## Stored data entries
--*--

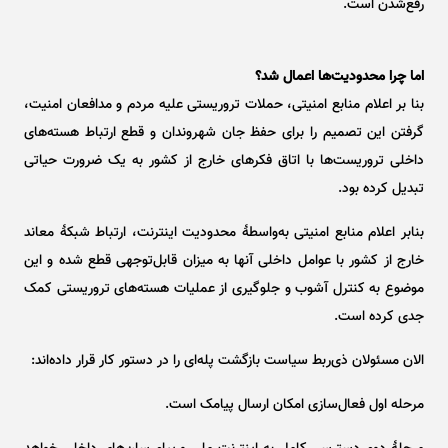
رفع‌شدن است.
اما چرا محدودیت‌ها اعمال شد؟
بنا بر اعلام منابع امنیتی، حملات تروریستی علیه مردم و مدافعان امنیت،
گرفتن این تصمیم را برای حفظ جان شهروندان و قطع ارتباط هسته‌های
داخلی تروریست‌ها با اتاق فکر‌های خارج از کشور به یک ضرورت حیاتی
تبدیل کرده بود.
بنابر اعلام منابع امنیتی به‌واسطۀ محدودیت اینترنت، ارتباط شبکۀ معاند
خارج از کشور با عوامل داخلی آنها به میزان قابل‌توجهی قطع شده و این
موضوع به کنترل آشوب و جلوگیری از عملیات هسته‌های تروریستی کمک
جدی کرده است.
الان مسئولان ذی‌ربط سیاست بازگشت پله‌ای را در دستور کار قرار داده‌اند:
مرحله اول فعال‌سازی امکان ارسال پیامک است.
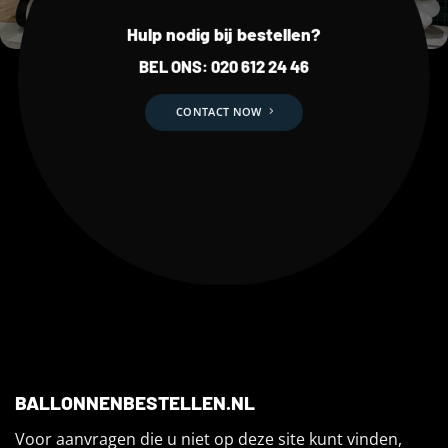
Hulp nodig bij bestellen?
BEL ONS:
020 612 24 46
CONTACT NOW
BALLONNENBESTELLEN.NL
Voor aanvragen die u niet op deze site kunt vinden,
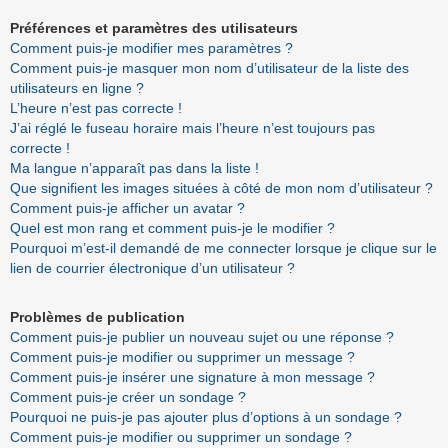
Préférences et paramètres des utilisateurs
Comment puis-je modifier mes paramètres ?
Comment puis-je masquer mon nom d’utilisateur de la liste des
utilisateurs en ligne ?
L’heure n’est pas correcte !
J’ai réglé le fuseau horaire mais l’heure n’est toujours pas
correcte !
Ma langue n’apparaît pas dans la liste !
Que signifient les images situées à côté de mon nom d’utilisateur ?
Comment puis-je afficher un avatar ?
Quel est mon rang et comment puis-je le modifier ?
Pourquoi m’est-il demandé de me connecter lorsque je clique sur le
lien de courrier électronique d’un utilisateur ?
Problèmes de publication
Comment puis-je publier un nouveau sujet ou une réponse ?
Comment puis-je modifier ou supprimer un message ?
Comment puis-je insérer une signature à mon message ?
Comment puis-je créer un sondage ?
Pourquoi ne puis-je pas ajouter plus d’options à un sondage ?
Comment puis-je modifier ou supprimer un sondage ?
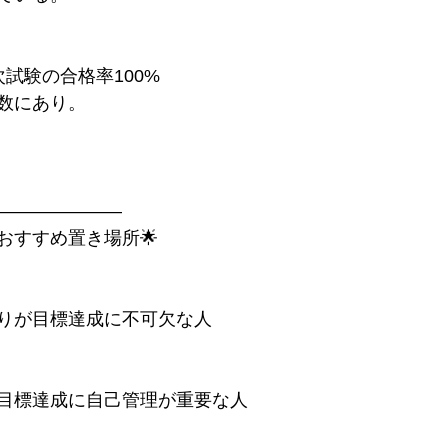
試験の合格率100%
数にあり。
———————
おすすめ置き場所🌟
りが目標達成に不可欠な人
目標達成に自己管理が重要な人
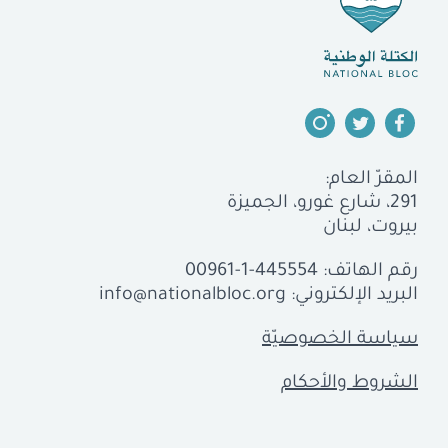
المقرّ العام:
291، شارع غورو، الجميزة
بيروت، لبنان
رقم الهاتف:
00961-1-445554
البريد الإلكتروني:
info@nationalbloc.org
سياسة الخصوصيّة
الشروط والأحكام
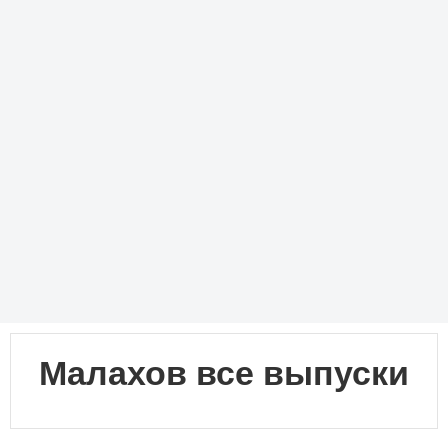
Малахов все выпуски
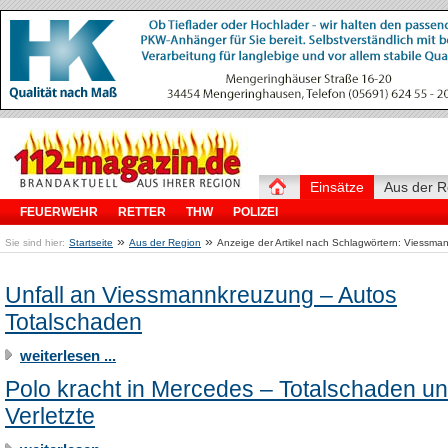
Einsätze
Aus der R
FEUERWEHR
RETTER
THW
POLIZEI
»
»
Sie sind hier:
Startseite
Aus der Region
Anzeige der Artikel nach Schlagwörtern: Viessm
Unfall an Viessmannkreuzung – Autos
Totalschaden
weiterlesen ...
Polo kracht in Mercedes – Totalschaden u
Verletzte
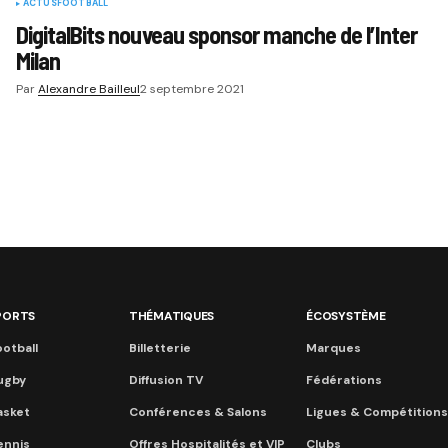
ACTUS
FOOTBALL
DigitalBits nouveau sponsor manche de l’Inter
Milan
Par
Alexandre Bailleul
2 septembre 2021
PORTS
THÉMATIQUES
ÉCOSYSTÈME
otball
Billetterie
Marques
ugby
Diffusion TV
Fédérations
asket
Conférences & Salons
Ligues & Compétitions
ennis
Offres Hospitalités et VIP
Clubs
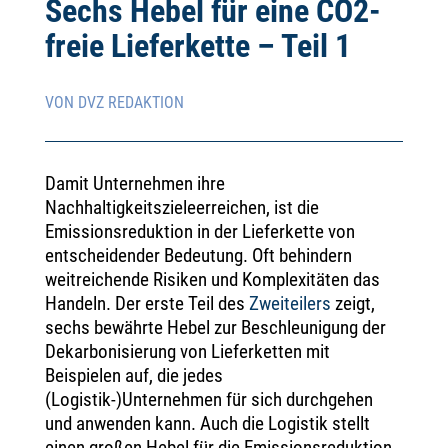
Sechs Hebel für eine CO2-
freie Lieferkette – Teil 1
VON DVZ REDAKTION
Damit Unternehmen ihre
Nachhaltigkeitszieleerreichen, ist die
Emissionsreduktion in der Lieferkette von
entscheidender Bedeutung. Oft behindern
weitreichende Risiken und Komplexitäten das
Handeln. Der erste Teil des
Zweiteilers
zeigt,
sechs bewährte Hebel zur Beschleunigung der
Dekarbonisierung von Lieferketten mit
Beispielen auf, die jedes
(Logistik-)Unternehmen für sich durchgehen
und anwenden kann. Auch die Logistik stellt
einen großen Hebel für die Emissionsreduktion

--*--

## WHAT NEEDS TO BE DONE
If a line of the entries contains the string "paramètres", it counts; report how many such lines there are, as a bare number.

## EXPECTED ANSWER
2